The school has grown steadily since its inception in 1975, starting with the renovation of an existing church on the site,
and adding more renovated structures as it grew. Miller Hull reviewed with Bertschi their existing facilities and developed
a phased renovation and master plan program for their entire site. With the completion of the new Bertschi
Center, the school now occupies the east side of an entire block along a busy neighborhood street. The scale of the distinctive
concrete form on the east facade of the new building on the south of campus acts as a counterpoint to the old church steeple on
the north, anchoring the edges of the school with iconic elements. It contains a large glazed opening that allows views into the
gym/performance space and reflects to the community the activities within the school. The 12,290 SF building also contains art
and music classrooms, an art gallery and below grade parking. An internal site walkway provides a
safe link to new and existing play areas and buildings, pulling the entire campus together. A parent and staff passion for native
habitat helped influence a design which fosters urban wildlife and provides areas for outdoor education and a connection to nature
that is often missing on school sites. Large roll up glass doors open the gym to the all-weather synthetic turf playfield which
eliminates irrigation, minimizes maintenance costs and allows all school events to take place here.

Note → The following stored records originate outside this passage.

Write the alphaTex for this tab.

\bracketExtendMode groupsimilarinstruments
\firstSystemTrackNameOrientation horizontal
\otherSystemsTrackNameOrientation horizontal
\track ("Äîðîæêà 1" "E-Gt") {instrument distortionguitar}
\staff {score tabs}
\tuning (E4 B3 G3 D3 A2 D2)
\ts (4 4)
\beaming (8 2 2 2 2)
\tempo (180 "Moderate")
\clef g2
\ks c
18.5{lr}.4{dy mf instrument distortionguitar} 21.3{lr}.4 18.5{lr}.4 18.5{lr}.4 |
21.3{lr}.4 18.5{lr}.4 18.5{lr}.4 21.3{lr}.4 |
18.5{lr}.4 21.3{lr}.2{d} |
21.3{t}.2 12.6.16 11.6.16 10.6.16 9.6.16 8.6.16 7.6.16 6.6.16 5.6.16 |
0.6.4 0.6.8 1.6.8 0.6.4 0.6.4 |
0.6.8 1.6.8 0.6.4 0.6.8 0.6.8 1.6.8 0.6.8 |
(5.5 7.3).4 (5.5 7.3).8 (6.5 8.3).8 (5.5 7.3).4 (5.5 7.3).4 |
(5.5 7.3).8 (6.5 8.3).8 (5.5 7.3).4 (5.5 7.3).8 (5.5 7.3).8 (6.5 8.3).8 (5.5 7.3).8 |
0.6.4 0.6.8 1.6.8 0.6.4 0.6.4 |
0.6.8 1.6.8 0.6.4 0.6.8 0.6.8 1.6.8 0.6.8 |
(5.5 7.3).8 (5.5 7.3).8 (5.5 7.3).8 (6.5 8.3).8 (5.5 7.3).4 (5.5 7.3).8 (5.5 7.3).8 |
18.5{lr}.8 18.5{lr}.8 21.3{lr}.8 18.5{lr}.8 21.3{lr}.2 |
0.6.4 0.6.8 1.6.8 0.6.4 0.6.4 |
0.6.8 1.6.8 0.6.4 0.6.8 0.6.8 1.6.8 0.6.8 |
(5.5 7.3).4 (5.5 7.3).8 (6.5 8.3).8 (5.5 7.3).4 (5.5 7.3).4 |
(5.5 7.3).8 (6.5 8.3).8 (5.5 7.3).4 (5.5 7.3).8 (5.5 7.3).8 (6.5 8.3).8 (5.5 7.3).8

Miller Hull worked with the students to focus on other sustainable strategies. There is a high degree of environmental consciousness
among the children, which has been fostered by the teachers. All of the sustainable features of the building and it’s systems are
recorded and made available to the children as part of the curriculum thru a touch screen monitor located in the art gallery. A
rain water harvesting system stores roof runoff in large cisterns; one, below grade in the parking garage and two others, above
grade in galvanized steel cisterns which have become playful forms in the play areas. Level indicators measure the amount of rainwater
stored and flow meters record the amount of rain water used for toilet flushing and irrigation to the native, drought tolerant landscape.
Photo voltaic panels displayed as tree-like elements are part of a renewable energy system which supplies 6.6% of the buildings energy requirements.
A weather station on the roof correlates daily conditions with energy use and production. A green roof covers the entry canopy.
A conscious effort was made to choose building and site materials that are sustainable and have the lowest long term impact on the environment.
Recycled and locally available materials were used and the life cycle of materials was also considered.
The project is LEED™ Gold certified.